You can also do this customization by subclassing. I know subclassing and learning what that means can be somewhat of a steep learning curve. But, it is the best way to reduce code redundancy for this type of software! If you need to refresh your memory on subclassing in python, I recommend this tutorial for a quick overview: https://www.geeksforgeeks.org/create-a-python-subclass/. The basic idea though, is that when you subclass you get all of the methods from the superclass that you are using.

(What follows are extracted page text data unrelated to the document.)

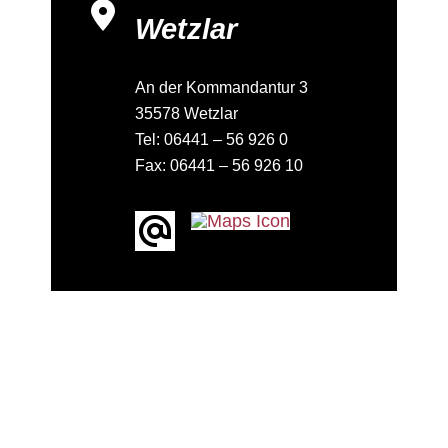
Wetzlar
An der Kommandantur 3
35578 Wetzlar
Tel: 06441 – 56 926 0
Fax: 06441 – 56 926 10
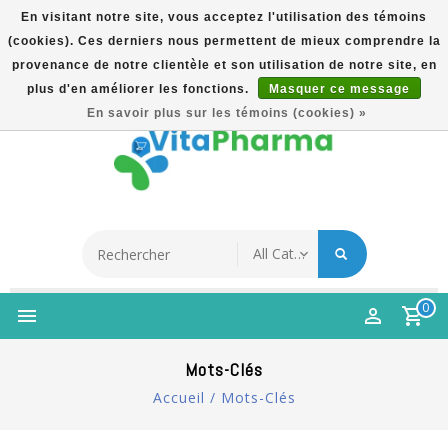
En visitant notre site, vous acceptez l'utilisation des témoins
(cookies). Ces derniers nous permettent de mieux comprendre la
5% Korting Na Aanmelding Op Nieuwsbrief | Gratis
provenance de notre clientèle et son utilisation de notre site, en
Verzending Vanaf €49 | Online Sinds 2007
plus d'en améliorer les fonctions.
Masquer ce message
Français
En savoir plus sur les témoins (cookies) »
0
Mots-Clés
Accueil
/
Mots-Clés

So, now let’s actually do this customization! In this case, we use the superclass syncfit.models.B5 which itsels subclasses the syncfit.models.SyncfitModel superclass.

[7]:
class CustomB5(syncfit.models.B5):

    def lnprior(theta, p=None, **kwargs):
        '''
        Our customized lnprior function. This needs the arguments
        that it has and no more or less! Otherwise it won't work
        when we actually try to run the MCMC.
        '''

        # All of this is copied from the source code and is fine to leave
        # since it is just unpacking the theta value
        if p is None:
            p, log_F_nu, log_nu_a= theta
        else:
            log_F_nu, log_nu_a = theta

        # However, here we want to change things to narrow the
        # priors on all three parameters
        if 2.9 < p < 3.1 and -1 < log_F_nu < 1 and 9 < log_nu_a < 11:
            return 0.0

        else:
            return -np.inf

Now that we’ve customized the B5 model with some more stringent priors, let’s try fitting our data again!

[8]:
# now we can fit the data
sampler = syncfit.do_emcee(
    theta_init = theta_init,
    nu = cmc.nu,
    F_muJy = cmc.F_nu,
    F_error = cmc.F_err,
    model = CustomB5, # use our custom model here!
    niter = niter,
    nwalkers = nwalkers
)

# Then let's just check how the fit looks
syncfit.analysis.plot_best_fit(
    model = syncfit.models.B5,
    sampler = sampler,

    # be careful with units for the data
    # the frequency must be in GHz space
    # and the flux densities must be in mJy space
    nu = cmc.nu*1e9,
    F = cmc.F_nu*1e-3
)

# print out the constraints we get
labels = syncfit.models.B5B3.get_labels()
constraints = syncfit.analysis.get_bounds(sampler, labels, toprint=True)
100%|███████████████████████████████████████████████████████████████████████████████| 500/500 [00:00<00:00, 2642.76it/s]
../_images/tutorials_2_fit_custom_model_14_1.png
\mathrm{p} = 2.91e+00_{-0.009}^{0.065}
\mathrm{log F_v} = 9.58e-01_{-0.318}^{0.004}
\mathrm{log nu_a} = 1.06e+01_{-1.299}^{0.003}

At first glance, the fit looks very similar to the first fit we had. But, we know that we were finding somewhat unphysical values (\(p=2.01\) doesn’t really make sense) before changing the priors. Although, this also serves as a warning that choosing your priors is very important for the constraints you get! It is usually a good idea to try different sets of priors based on your own intuition.